→ **Task details**:
Needed from the entries below: every line that holds the word "assign".

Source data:
• • • • • • •
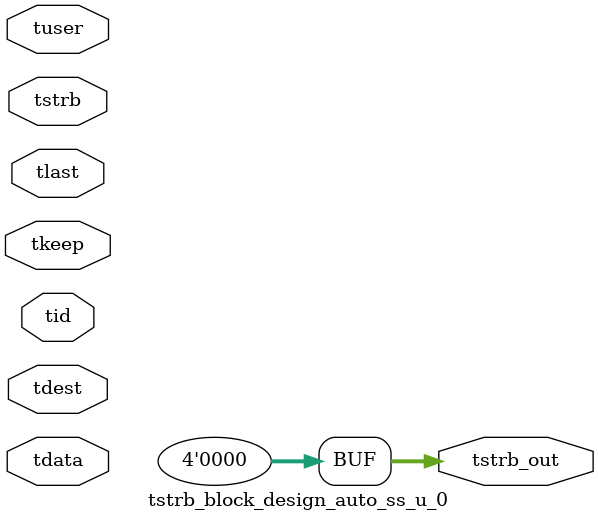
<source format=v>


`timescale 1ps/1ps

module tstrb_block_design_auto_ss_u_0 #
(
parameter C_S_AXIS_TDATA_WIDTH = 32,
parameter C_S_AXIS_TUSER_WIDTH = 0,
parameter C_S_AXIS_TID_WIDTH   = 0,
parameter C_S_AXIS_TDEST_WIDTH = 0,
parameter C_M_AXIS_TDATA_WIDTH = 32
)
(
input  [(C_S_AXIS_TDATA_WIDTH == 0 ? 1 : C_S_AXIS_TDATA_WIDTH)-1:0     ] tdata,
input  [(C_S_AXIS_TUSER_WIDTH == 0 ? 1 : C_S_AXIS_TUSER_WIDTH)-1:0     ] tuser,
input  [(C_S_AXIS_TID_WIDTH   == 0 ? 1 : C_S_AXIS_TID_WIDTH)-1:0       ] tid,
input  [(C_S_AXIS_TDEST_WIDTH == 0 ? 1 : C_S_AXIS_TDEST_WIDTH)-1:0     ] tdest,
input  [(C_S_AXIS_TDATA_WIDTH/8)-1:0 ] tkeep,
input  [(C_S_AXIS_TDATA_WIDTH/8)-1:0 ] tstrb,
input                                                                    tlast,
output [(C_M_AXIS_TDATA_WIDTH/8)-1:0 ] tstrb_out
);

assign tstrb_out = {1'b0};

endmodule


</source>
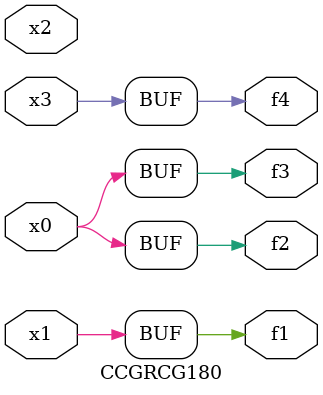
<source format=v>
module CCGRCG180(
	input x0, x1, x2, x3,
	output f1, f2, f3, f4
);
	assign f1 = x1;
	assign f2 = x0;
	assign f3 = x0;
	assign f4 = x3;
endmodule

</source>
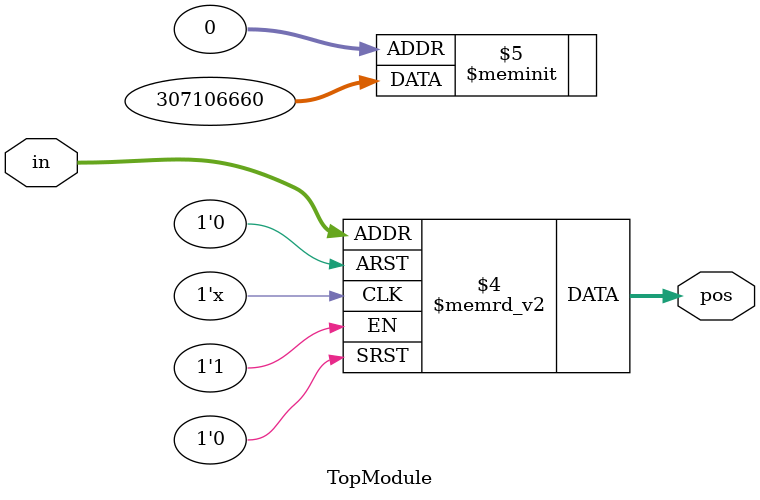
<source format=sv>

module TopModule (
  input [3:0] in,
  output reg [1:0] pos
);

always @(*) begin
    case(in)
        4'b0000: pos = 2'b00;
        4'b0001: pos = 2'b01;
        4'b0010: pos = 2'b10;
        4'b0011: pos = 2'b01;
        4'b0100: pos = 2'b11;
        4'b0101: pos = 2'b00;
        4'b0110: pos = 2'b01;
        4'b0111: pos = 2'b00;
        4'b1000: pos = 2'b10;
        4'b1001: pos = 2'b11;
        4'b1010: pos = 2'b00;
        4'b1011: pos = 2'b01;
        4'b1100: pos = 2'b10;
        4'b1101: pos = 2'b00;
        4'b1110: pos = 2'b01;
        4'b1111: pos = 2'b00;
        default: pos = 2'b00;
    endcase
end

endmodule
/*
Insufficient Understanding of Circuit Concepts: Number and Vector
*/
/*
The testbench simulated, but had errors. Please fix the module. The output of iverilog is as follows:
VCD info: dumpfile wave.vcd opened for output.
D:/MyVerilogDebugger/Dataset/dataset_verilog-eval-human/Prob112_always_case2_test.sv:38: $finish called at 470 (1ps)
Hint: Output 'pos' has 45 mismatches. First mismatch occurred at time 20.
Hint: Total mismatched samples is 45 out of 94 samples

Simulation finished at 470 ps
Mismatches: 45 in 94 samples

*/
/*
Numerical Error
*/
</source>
• • • • • • •
→ **Expected answer**:
assign tstrb_out = {1'b0};
	assign f1 = x1;
	assign f2 = x0;
	assign f3 = x0;
	assign f4 = x3;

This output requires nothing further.